I think my team has come up with some fairly innovative things that like I mentioned. Beginning in fact, my first challenge to them was, well, the toilet seat. I said “Hold it, why are we talking about a toilet seat? We don’t have gravity. You’re not sitting on anything, figure out another way to do it.” G: We may come out with the ideal reusable diaper for a child, for all we know. You never know, but you have to keep an eye out. Paragon has a very active intellectual property programme. . R: You could really market that reusable children’s diaper by saying tested on astronauts, you know. G: Yeah, yeah, that might do. If we can hold an astronaut, it’ll hold your child. I’ve raised three kids, and I can tell you, they will come out with things that the just the diaper will not hold. That’s part of the fun again of having to design around, you have to design for all physical capabilities.

The Waste and Hygiene Compartment uses suction to get waste away from the astronauts and processed through the closed-loop ECLSS, without the use of gravity or water. You may be surprised to learn that waterless toilets aren’t just for space missions though.
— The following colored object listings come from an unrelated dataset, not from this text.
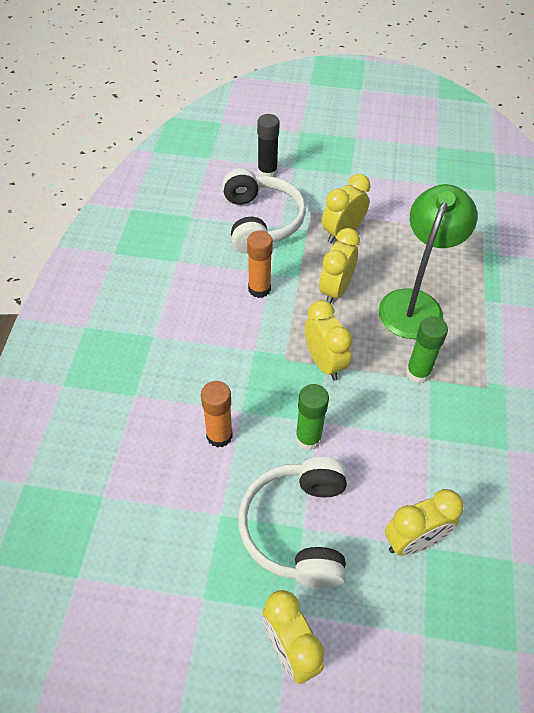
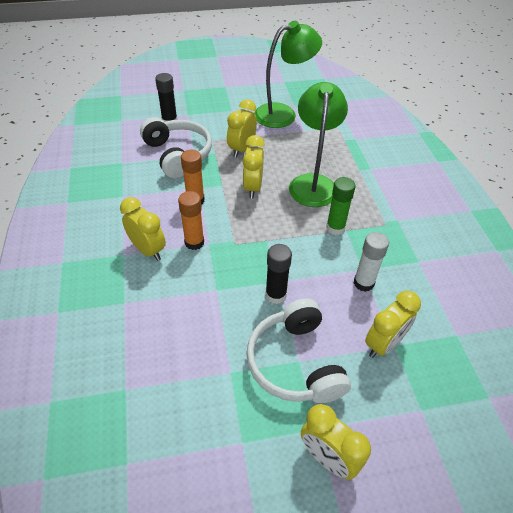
camera: 20 degrees left, 5 degrees down
orange glue stick [201,381,233,448] -> orange glue stick moved to [178,191,204,250]
green glue stick [295,384,329,451] -> black glue stick [265,244,292,304]
yellow clock [305,300,353,381] -> yellow clock moved to [120,197,166,261]
none -> green lamp [254,21,322,128]
none -> white glue stick [354,232,389,292]

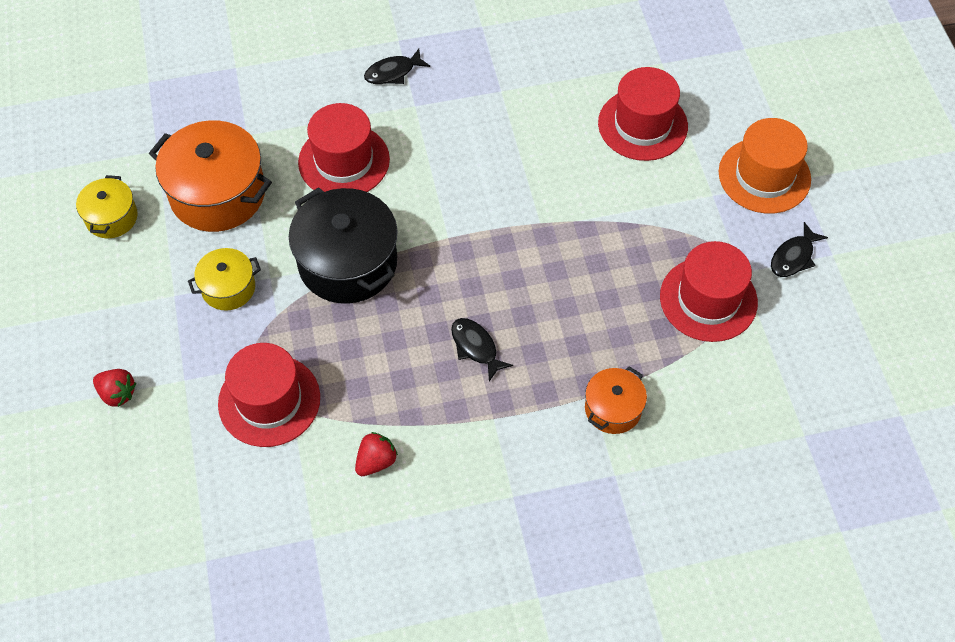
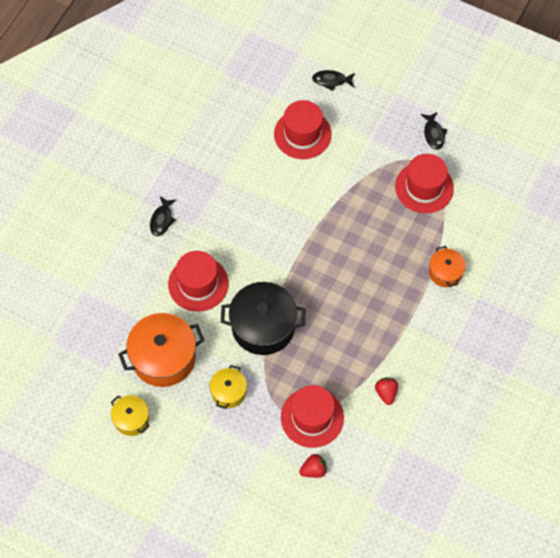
camera: 50 degrees left, 5 degrees up
red strawberry [93,369,136,407] -> red strawberry moved to [299,454,327,478]
black fish [451,318,513,381] -> black fish moved to [312,70,355,91]
orange hat [719,118,811,214] -> none

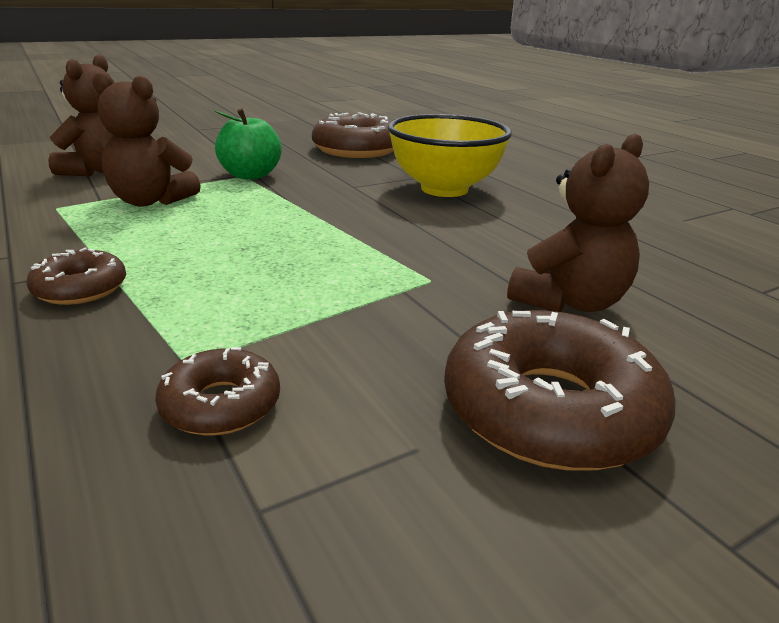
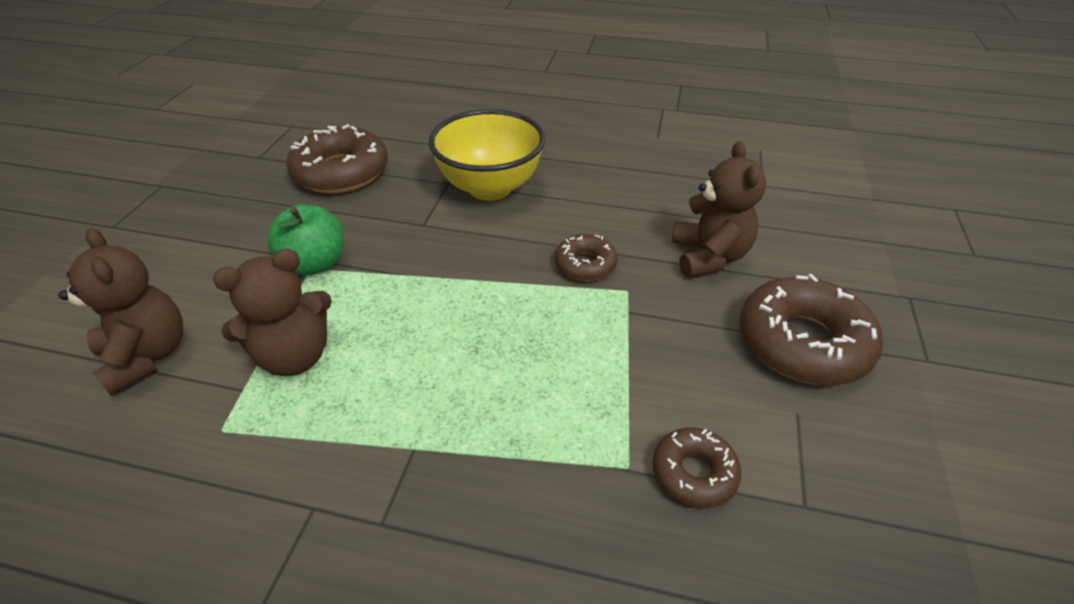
camera: 45 degrees left, 15 degrees up
brown donut [27,248,126,305] -> brown donut moved to [555,234,618,281]

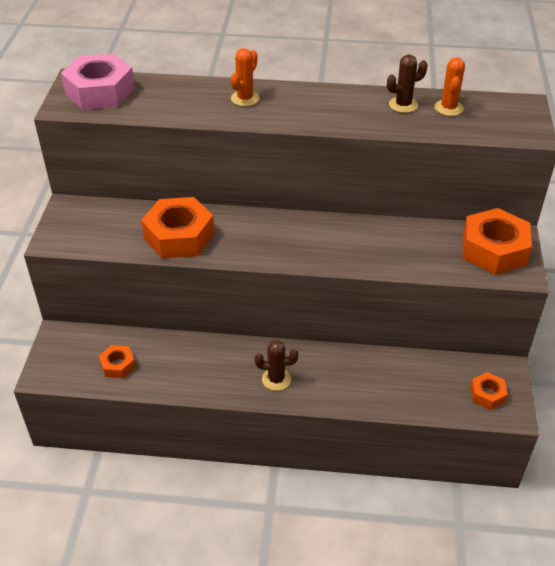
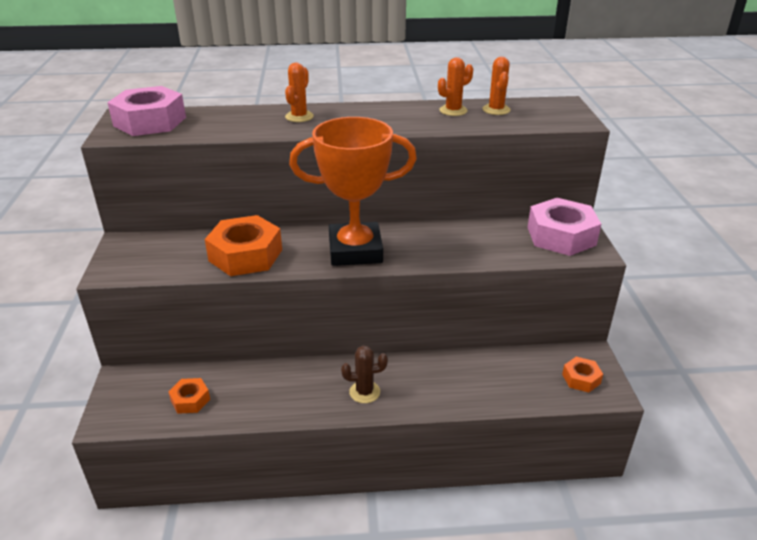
camera: 10 degrees left, 10 degrees down
brown cactus [387,55,428,113] -> orange cactus [438,57,473,116]
orange nut [463,208,532,275] -> pink nut [528,198,601,256]
none -> orange trophy [289,117,417,266]

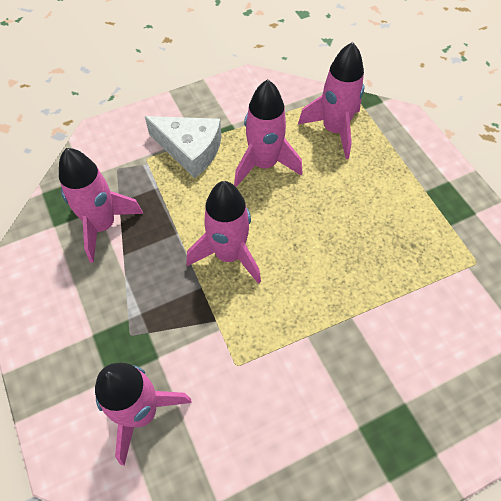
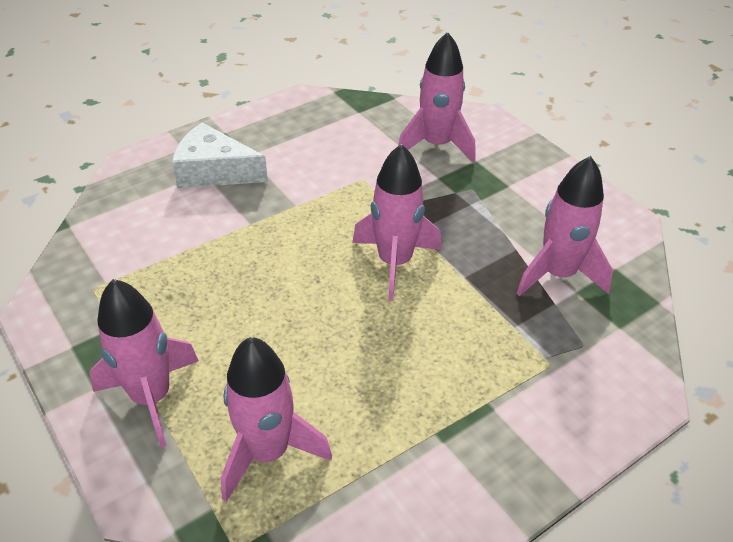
camera: 170 degrees right, 15 degrees down
white cheese [145,116,222,178] -> white cheese moved to [172,122,268,188]
pink rocket [234,79,303,187] -> pink rocket moved to [89,279,199,448]

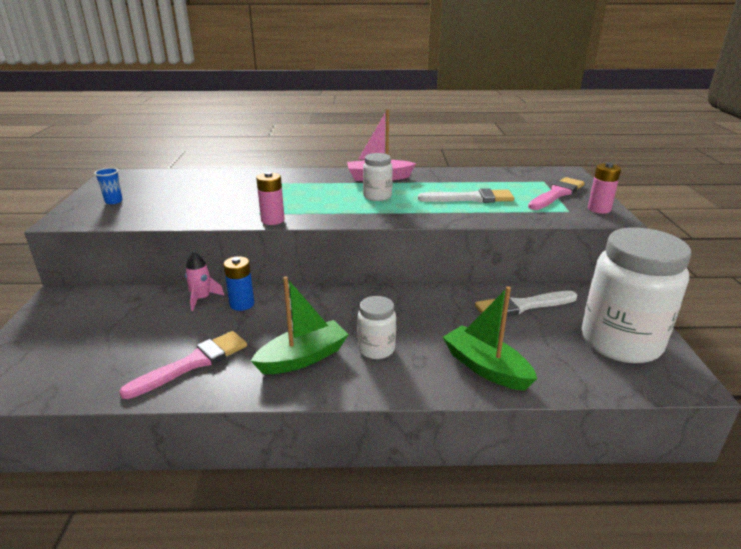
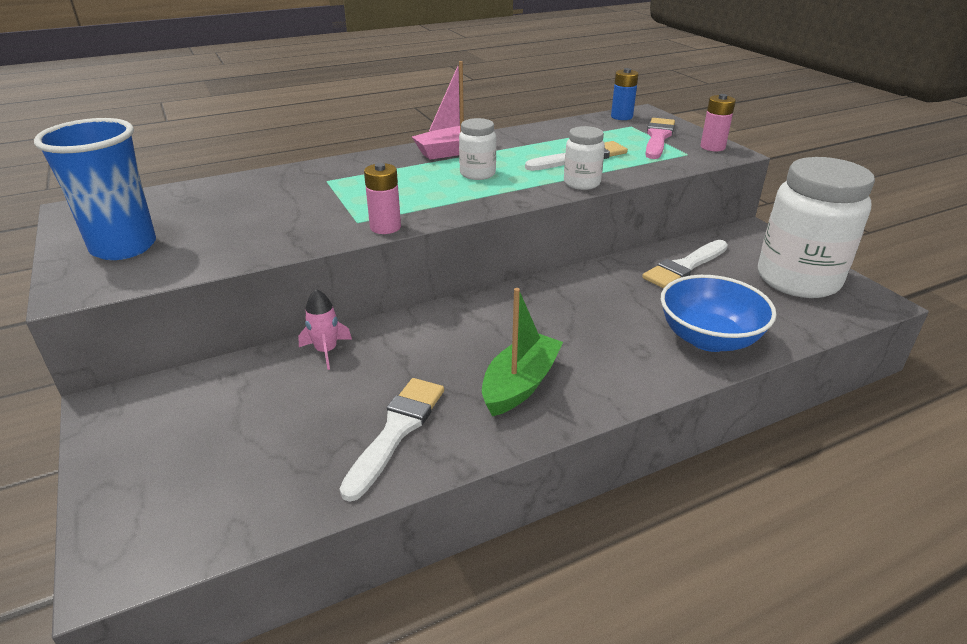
camera: 25 degrees left, 5 degrees up
blue cup [94,168,123,204] -> blue cup [34,118,156,260], size x2.46
pink brush [119,331,247,399] -> white brush [340,378,444,502]
blue battery [223,256,254,311] -> blue battery moved to [611,68,639,120]
white jar [357,296,396,359] -> white jar moved to [564,126,605,190]
green boat [443,286,537,391] -> blue bowl [661,275,776,352]

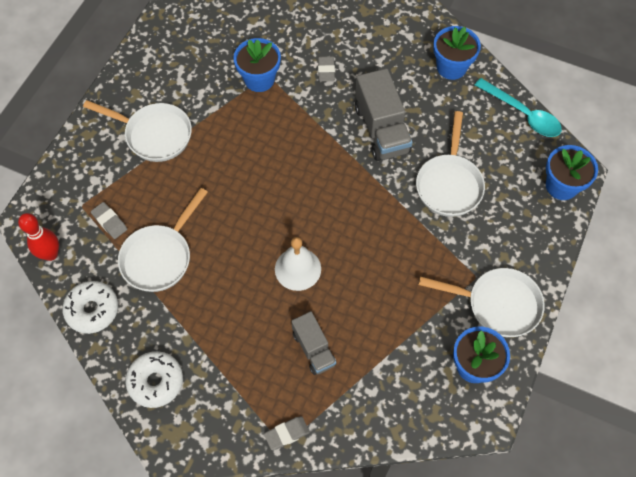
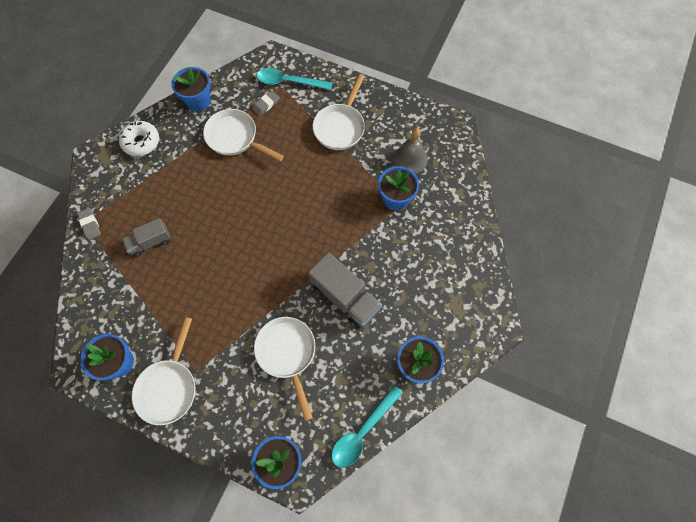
camera: 90 degrees right, 5 degrees up
red bowling pin [18,213,59,261] -> none
white donut [62,281,118,334] -> blue flower pot [172,67,211,111]
white bell [275,237,321,291] -> none
grey eraser [318,56,335,81] -> none
grey truck [355,69,413,161] -> grey truck turned 120 degrees counterclockwise [308,252,382,329]
white pan [416,111,485,217] -> white pan turned 60 degrees clockwise [254,317,315,421]
none -> turquoise spoon [257,68,332,90]
none -> grey bell [393,128,428,174]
For some, they’re a current daily reality.


back down on earth... For those who attended our Roadshows, you might have heard the Office of the Technical Regulator talk about waterless composting toilets with urine diverters. By definition, waterless toilets or ‘dry sanitation’ systems do not use water to treat or transport human waste. As well as reducing water use, waterless toilets can keep pollutants out of waterways. According to the Department of Climate Change, Energy, the Environment and Water, they are particularly appropriate for rural settings, but can be used anywhere, depending on local government regulations. Joshua Knight from the Office of the Technical Regulator has verified “Yes, as the everyday consumer is looking to do their bit for the environment, we have had increased enquires into the use of waterless composting toilets with urine diverters. Diverting the urine helps to increase the capacity of a composting toilet and can help reduce issues with odour.” SA Water has approved a number of waterless composting toilets, with AS/NZS 1546.2 Certification. However, under the Wastewater Regulations in South Australia, all composting toilets are the subject of product approval by SA Health. If you were planning on acting out The Martian’s potato growing scene, your dreams may be on hold: The Department of Climate Change, Energy, the Environment and Water has stated that the compost from composting toilets should not be used to grow vegetables. Joshua Knight from the Office of the Technical Regulator has also said “Currently there is no compliant way to connect a urine diverting toilet to a Sanitary drainage system. They are also not WaterMark approved, so please confirm with your local council environmental health officer before installing.” It is important to note, it’s legal to sell non-WaterMark certified plumbing and drainage products in Australia. But if the product type is listed on the Schedule of Products but is not WaterMark certified, a licensed plumber is not permitted to install it.

The question remains: Whether it’s in outer space or South Australia, who knows what the future of plumbing will bring?